Which is the volume of unit cell of a metal (atomic mass $25 \ g \ mol^{-1}$) having $BCC$ structure and density $3 \ g \ cm^{-3}$?

$KBr$ has a rock salt type structure and has a density of $3.70 \ g/cm^3$. The edge length of the unit cell is approximately [molecular weight of $KBr = 120 \ g/mol$]:

$A$ certain element crystallises in a $bcc$ lattice of unit cell edge length $27 \mathring{A}$. If the same element under the same conditions crystallises in the $fcc$ lattice,the edge length of the unit cell in $\mathring{A}$ will be .........
(Round off to the Nearest Integer).
[Assume each lattice point has a single atom]
[Assume $\sqrt{3}=1.73, \sqrt{2}=1.41$]

An $X^{+}Y^{-}$ ionic compound has a $bcc$ structure. The distance between two nearest ions is $1.73 \ \mathring{A}$. What is the edge length of the unit cell?

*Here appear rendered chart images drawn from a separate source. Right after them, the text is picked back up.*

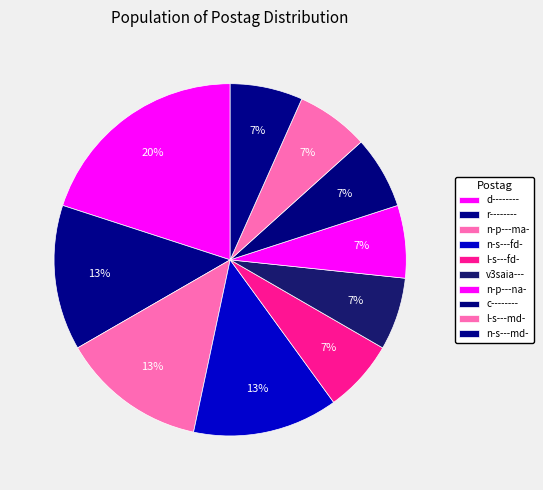

To the nearest percent, what is the difference between the n-s---fd- and l-s---md- slice percentages?

7%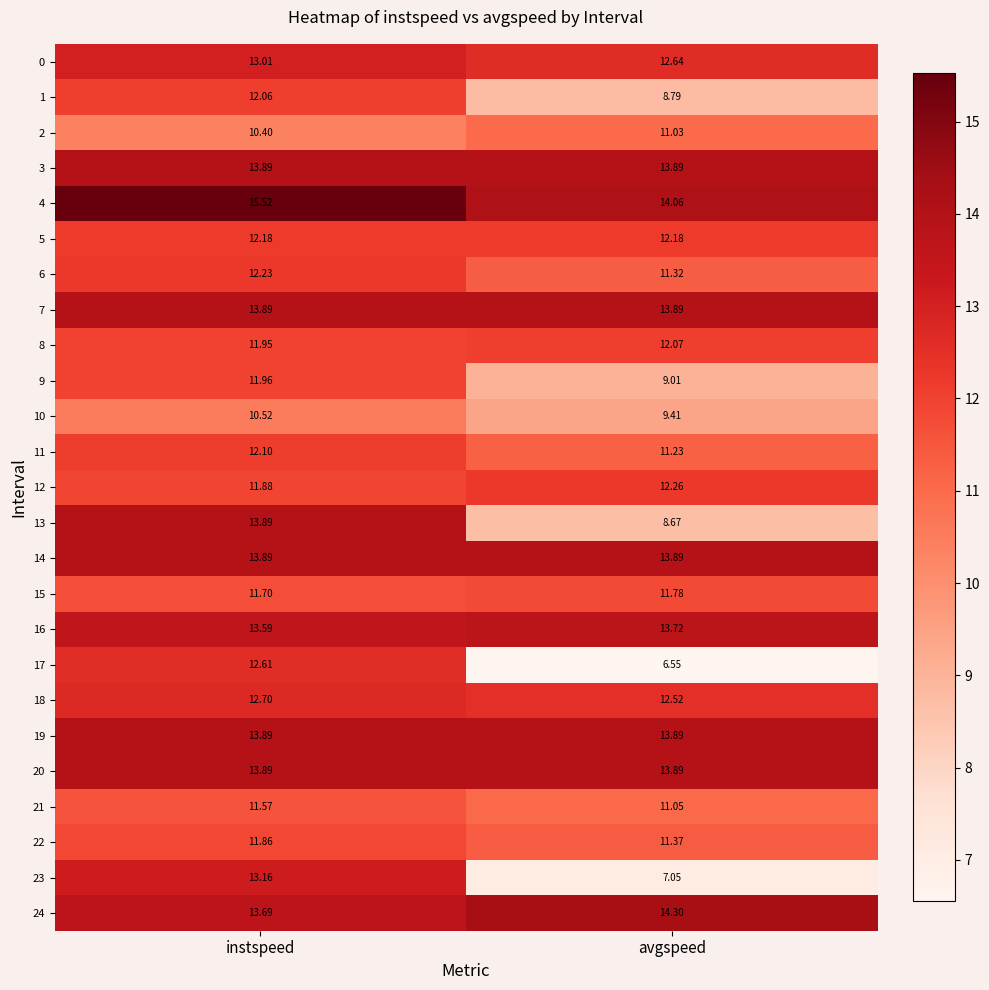

List the labels in order of 23 value, largest first.

instspeed, avgspeed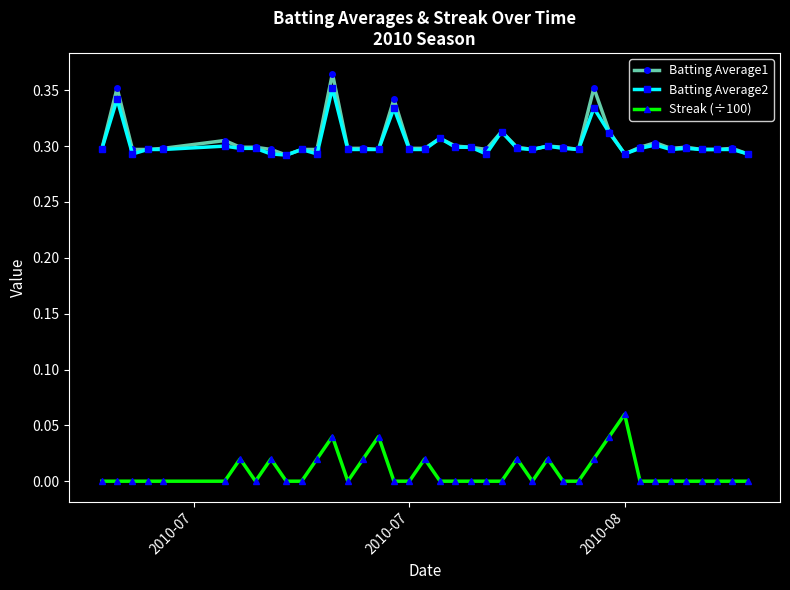

True or false: Batting Average2 has more than 2 interior local peaks.

True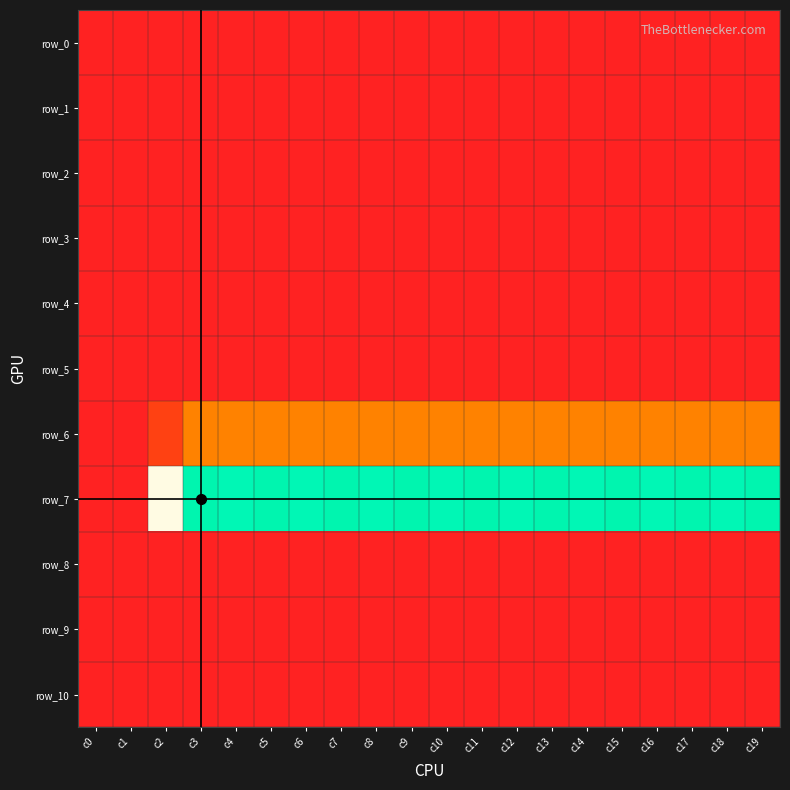

What is the spread (max minus min) of values at c9?

32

$A$ metal $M$ crystallizes into two lattices: face-centered cubic $(fcc)$ and body-centered cubic $(bcc)$ with unit cell edge lengths of $2.0 \ \mathring{A}$ and $2.5 \ \mathring{A}$ respectively. The ratio of densities of the $fcc$ lattice to the $bcc$ lattice for the metal $M$ is $...........$ (Nearest integer).

Salt $AB$ has a zinc blende structure. The radii of $A^{2+}$ and $B^{2-}$ ions are $0.7 \ \mathring{A}$ and $1.8 \ \mathring{A}$ respectively. The edge length of the $AB$ unit cell is ........... $\mathring{A}$.